### EXTRACT
********

# New Pm1236 Lathe



## tymcneer (Jun 28, 2016)

I placed my order for a PM1236, with the preferred equipment package and the Easson 8a DRO.

Now it is just a waiting game for the check to arrive and clear, and for the shipping company to deliver.

Accessories have begun arriving.  The headstock/gearbox oil is in, along with a live center (I do a lot of tubing work, and the one which comes with te machine is too small  ), and a bunch of BXA tool holders. Once the lathe is in place, I am going to ask a friend to print me some BXA tool holder racks which clip onto the back splash. The hope is to make this a more organized shop than the last one.

Here is to waiting and counting the days.

Ty


----------



## dlane (Jun 28, 2016)

Print bxa tool holder racks ?,


----------



## tymcneer (Jun 28, 2016)

http://www.thingiverse.com/thing:224932

I am not entirely sure this exact design will work, but I can always make modifications to the 3d model before 3d printing it.  

Ty


----------



## zmotorsports (Jun 28, 2016)

Congrats on the new lathe.  The toolholder rack was one of the first mods I made to my lathe.  I did not have one on my previous lathe and wanted things more readily available or handy on this one.

Mike.


----------



## tymcneer (Jun 28, 2016)

Both of my previous lathes were without tool racks, and I find it to be very annoying.  The idea behind the new shop is to become more organized, and hopefully, more productive.  I suffer from a lack of time and a wish to make cool stuff, so organization seems to be the key.  Fortunately, I have a very organized GF, and she is working with me to mend my ways.  The tornado in a toolroom style of organization is on the way out. 

Ty


----------



## tymcneer (Jun 29, 2016)

A quick update... My check has arrives at QMT.  They will be in touch when the lathe ships.  This is as bad as waiting for Christmas as a kid. 

Ty


----------



## wrmiller (Jun 29, 2016)

********

### TASKS TO CARRY OUT
(1) In the lathe thread, rewrite the passage from "## tymcneer (Jun 29, 2016)" up to and including "wrmiller (Jun 29, 2016)", changing "Christmas" to "summer vacation".
(2) According to the lathe thread, which DRO did tymcneer order along with the PM1236?

### PROVIDED MATERIAL
********

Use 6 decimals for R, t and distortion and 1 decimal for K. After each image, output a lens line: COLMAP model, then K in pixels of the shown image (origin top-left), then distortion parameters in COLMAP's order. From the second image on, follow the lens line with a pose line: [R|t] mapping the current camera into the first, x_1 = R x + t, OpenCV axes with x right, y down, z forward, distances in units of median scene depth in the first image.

********

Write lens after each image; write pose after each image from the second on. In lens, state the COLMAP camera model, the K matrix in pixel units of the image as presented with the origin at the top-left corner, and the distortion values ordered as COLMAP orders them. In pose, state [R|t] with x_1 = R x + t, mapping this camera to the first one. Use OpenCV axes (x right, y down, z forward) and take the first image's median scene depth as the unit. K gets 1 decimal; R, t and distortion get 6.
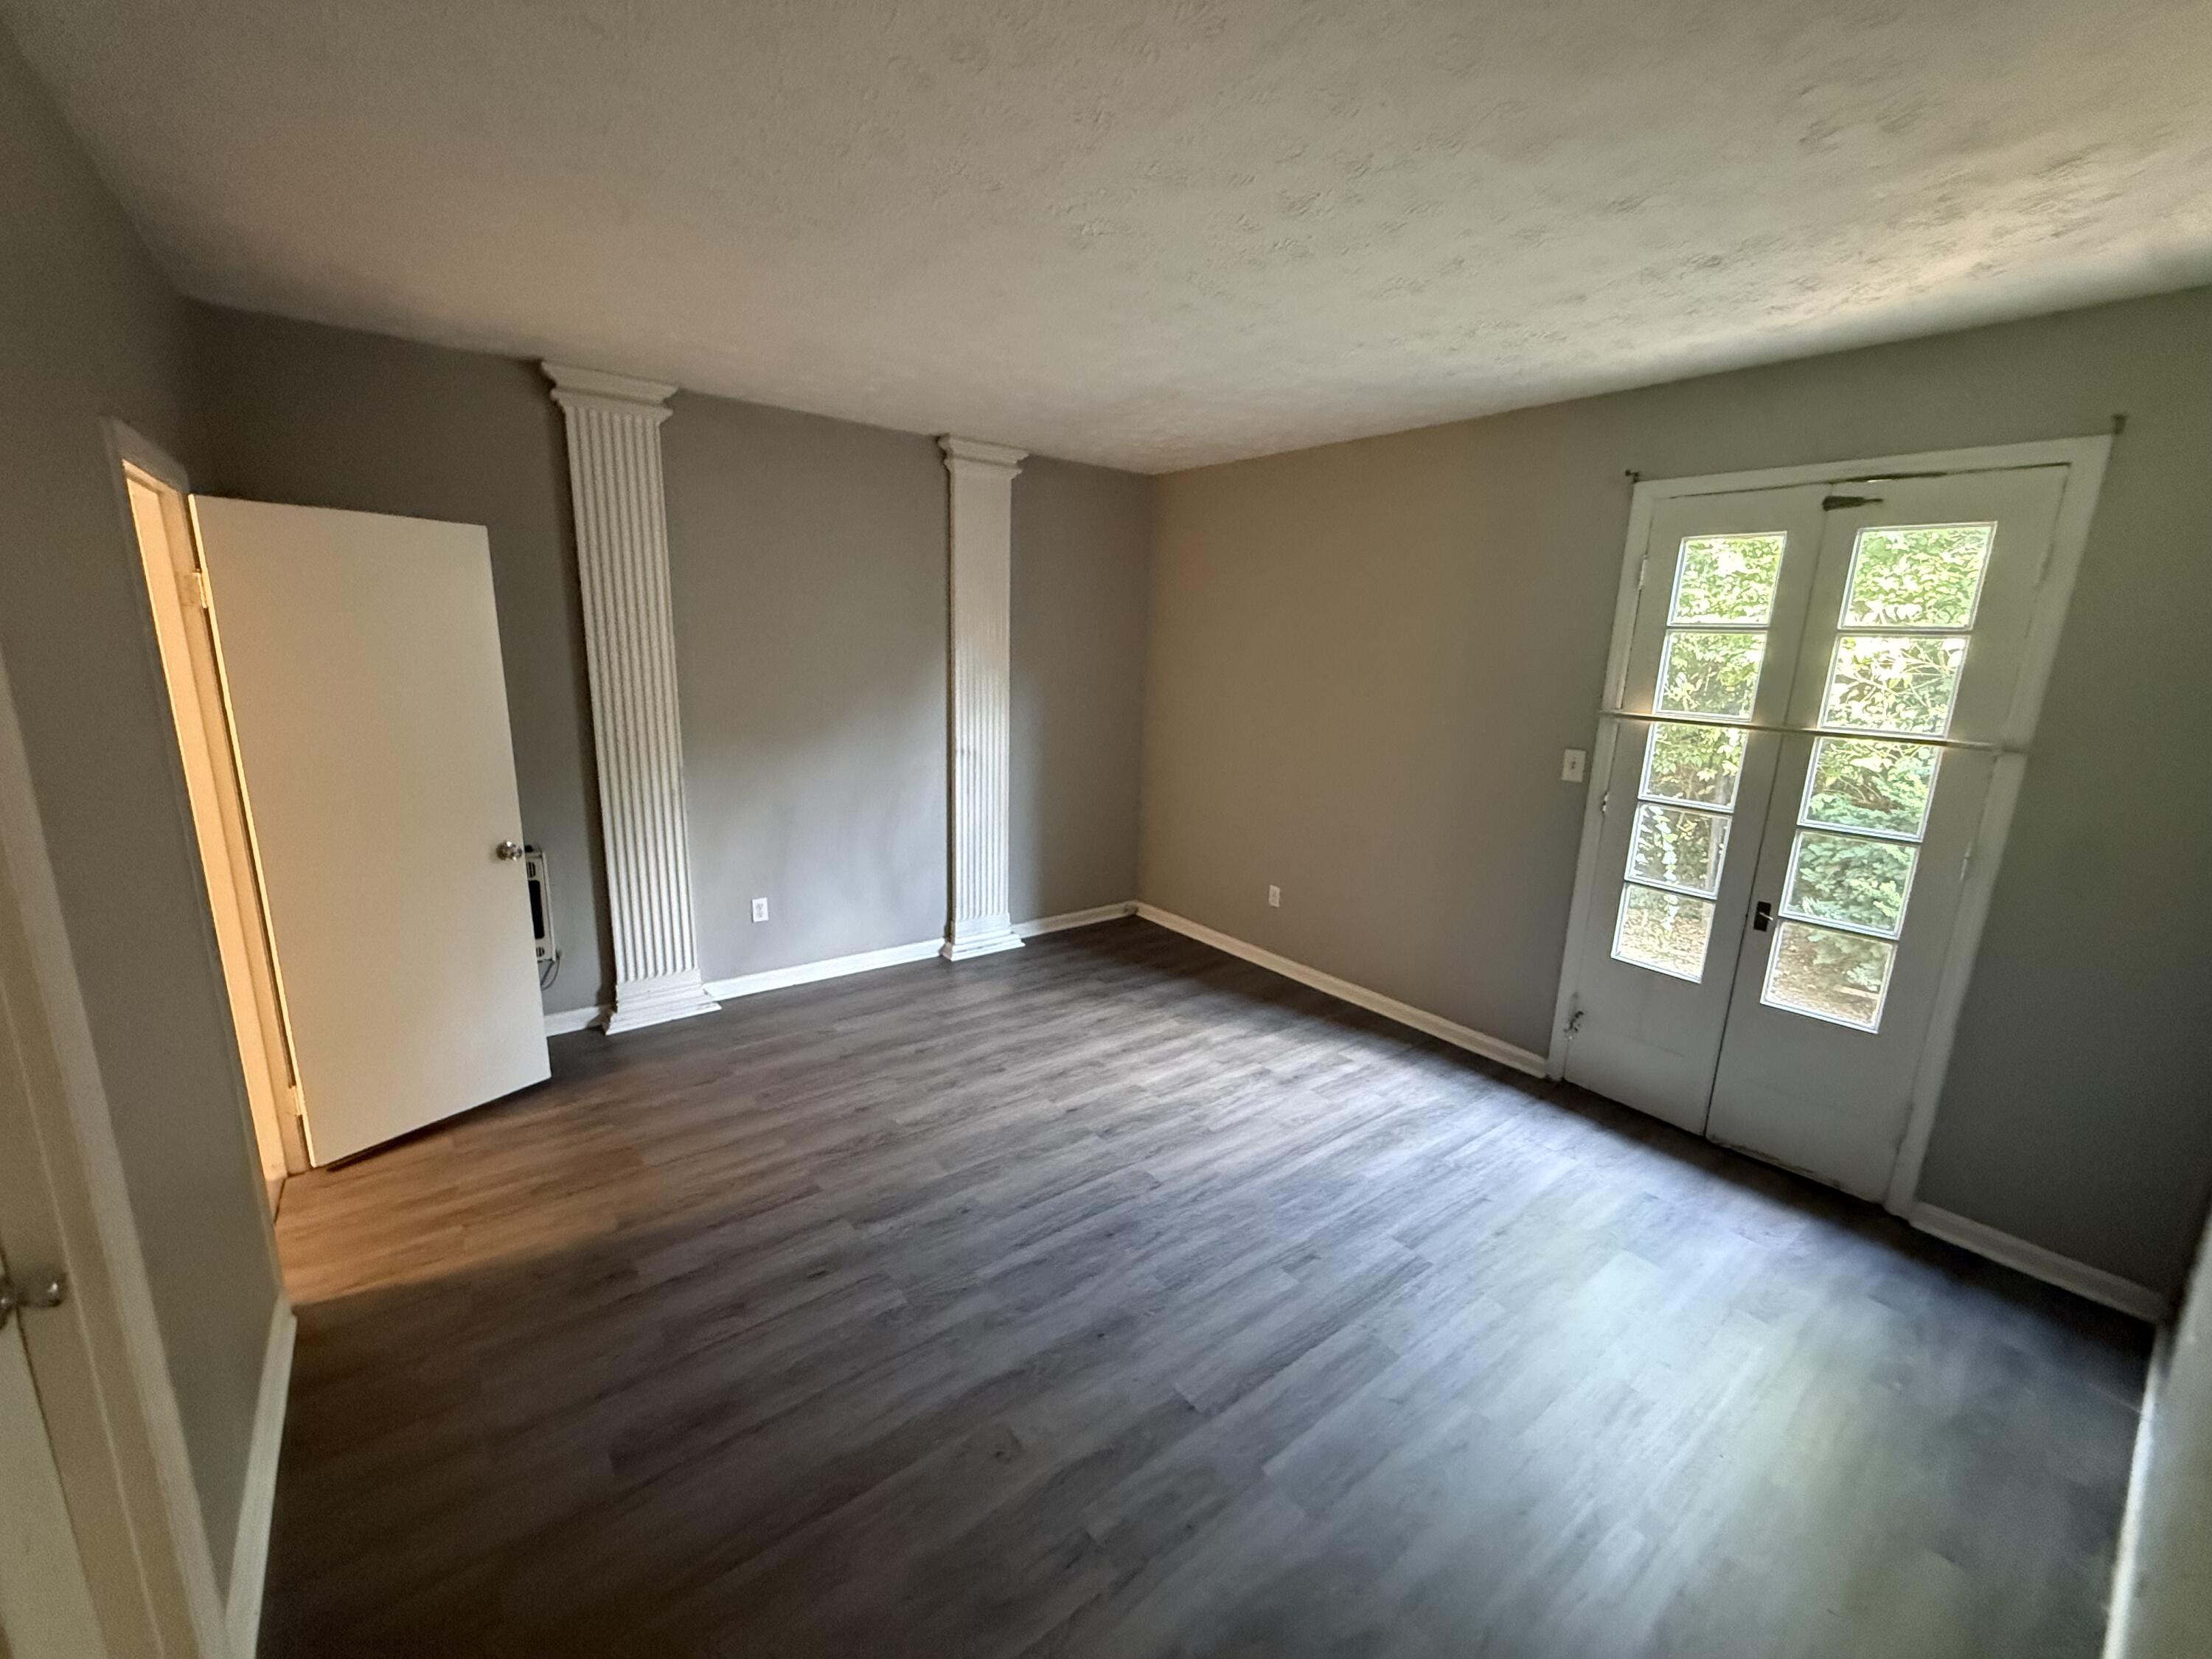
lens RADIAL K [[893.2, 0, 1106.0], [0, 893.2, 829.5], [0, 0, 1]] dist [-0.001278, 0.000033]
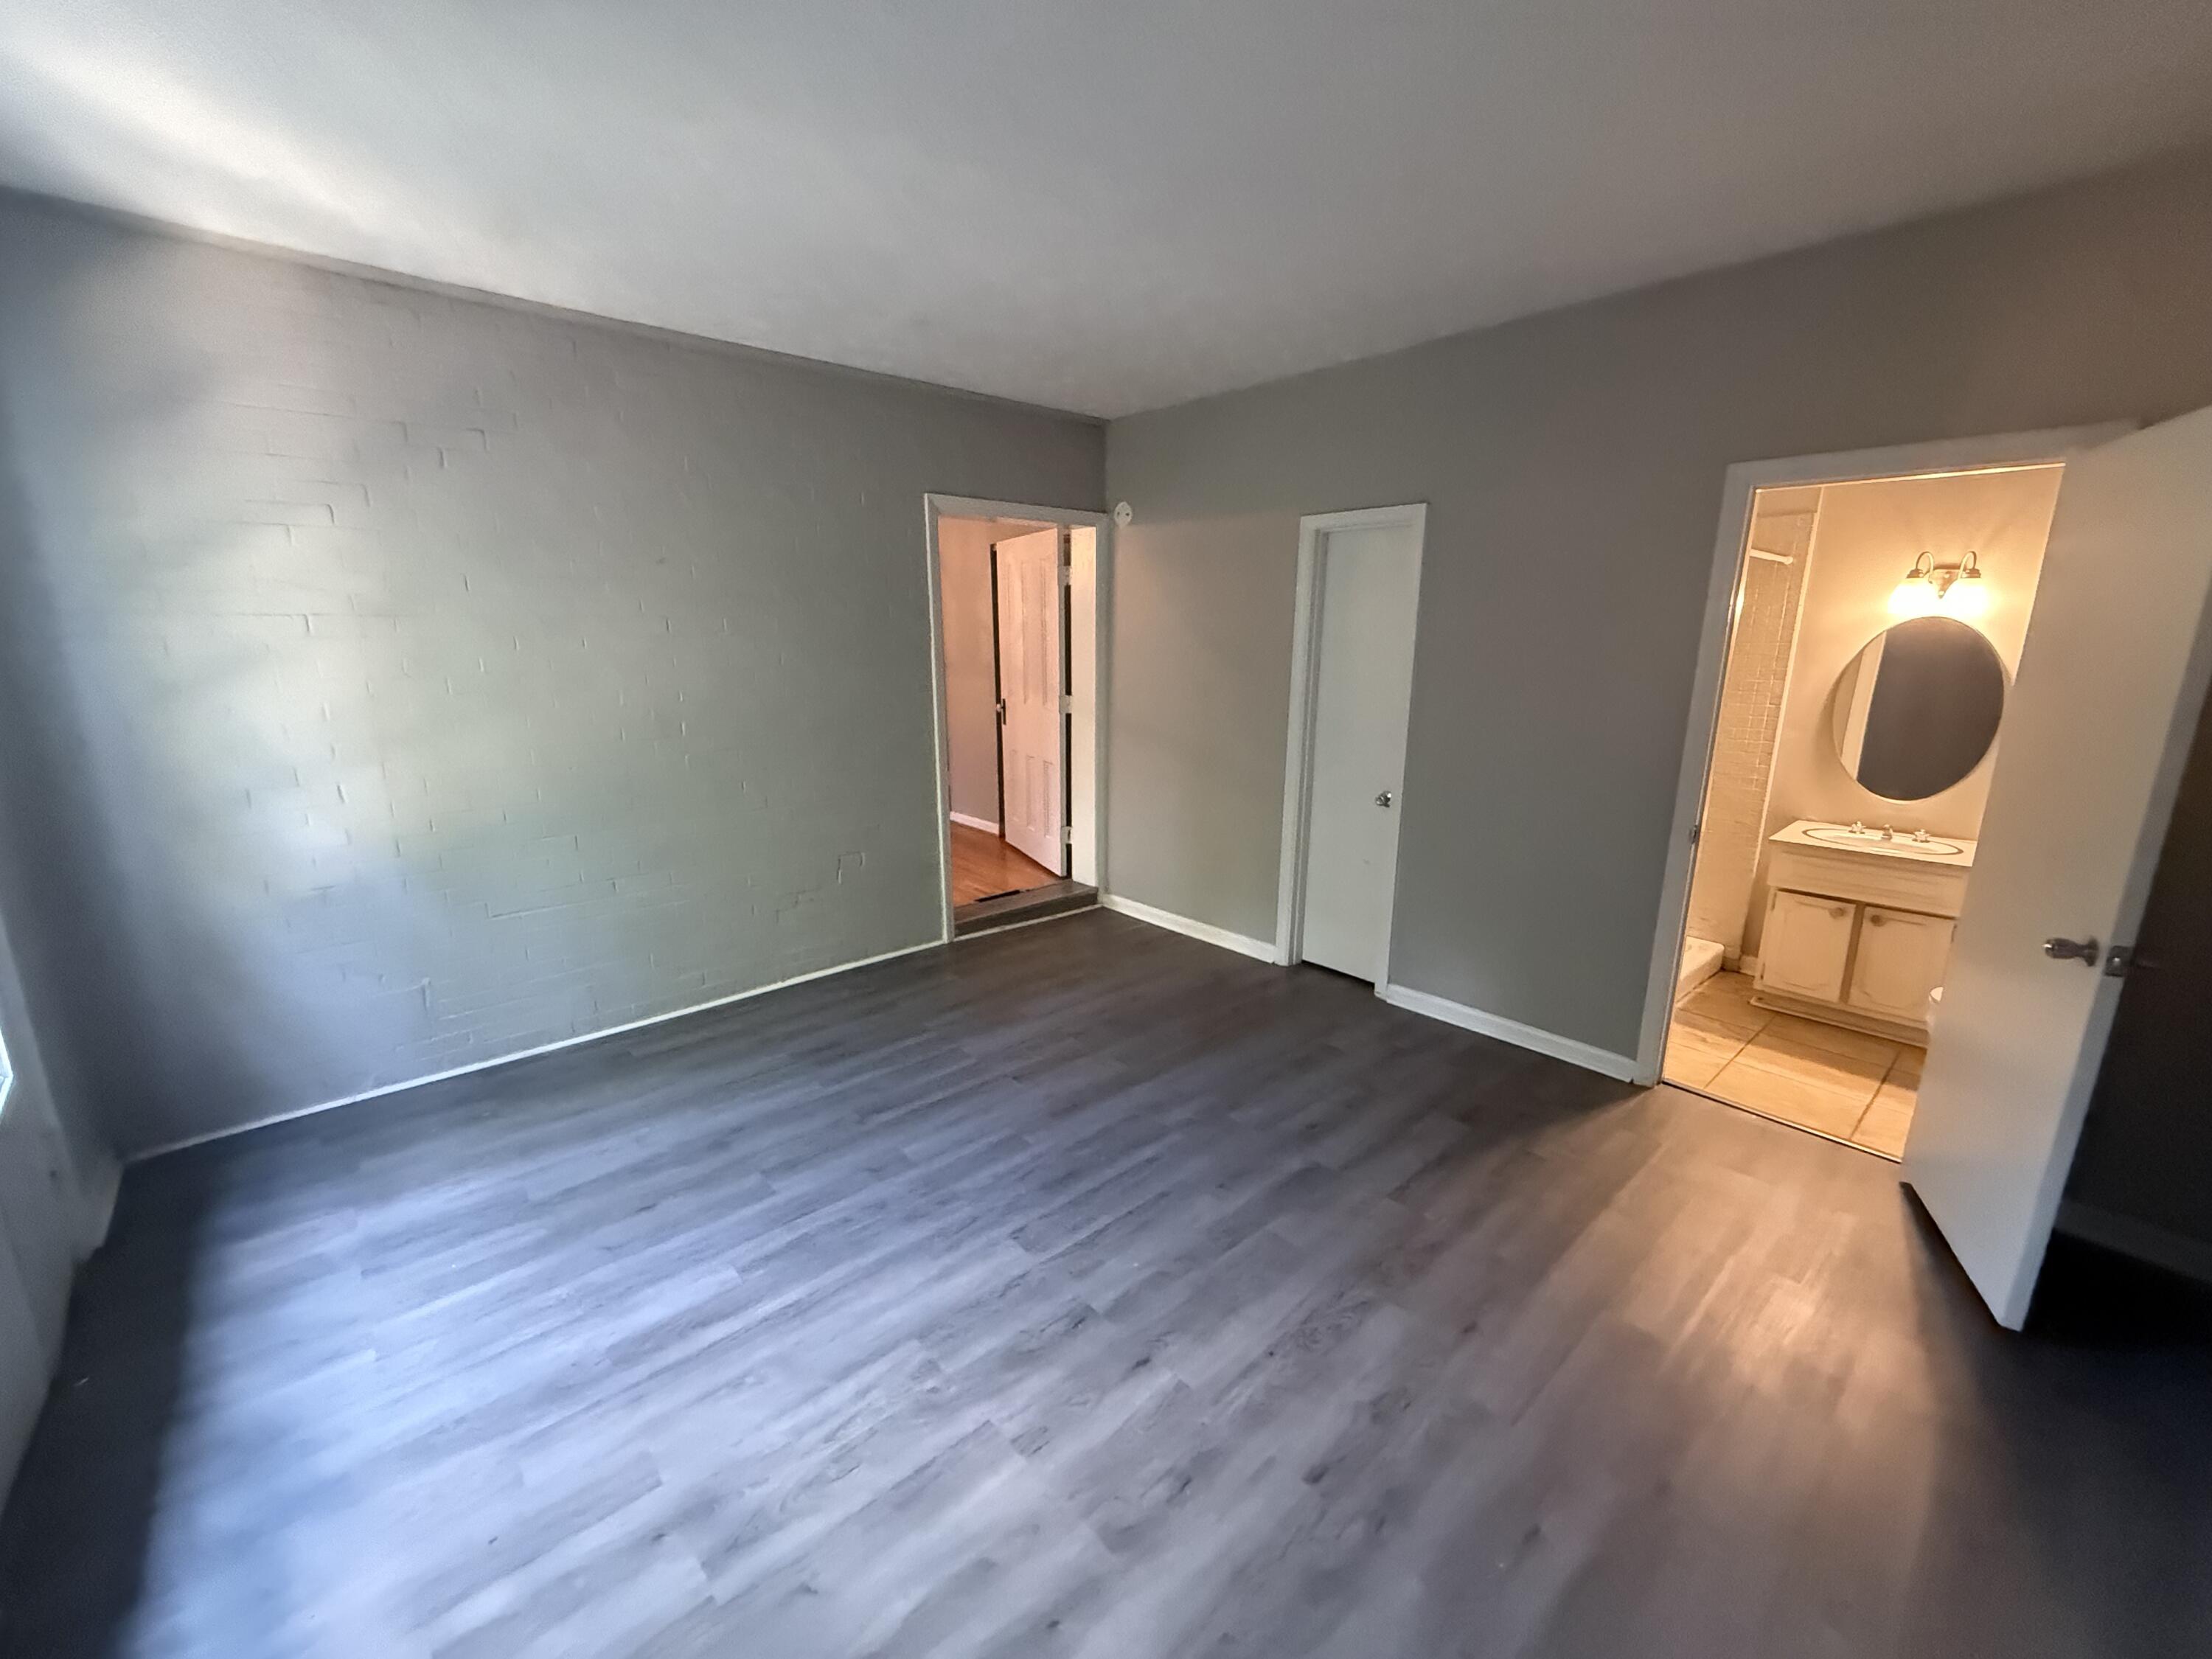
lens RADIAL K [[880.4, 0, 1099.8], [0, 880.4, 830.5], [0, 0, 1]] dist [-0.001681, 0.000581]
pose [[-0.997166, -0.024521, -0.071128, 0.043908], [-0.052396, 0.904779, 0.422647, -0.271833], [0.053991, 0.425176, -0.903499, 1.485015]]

********

### ANSWERS BELOW
(1)
## tymcneer (Jun 29, 2016)

A quick update... My check has arrives at QMT.  They will be in touch when the lathe ships.  This is as bad as waiting for summer vacation as a kid. 

Ty


----------



## wrmiller (Jun 29, 2016)

(2) The Easson 8a DRO.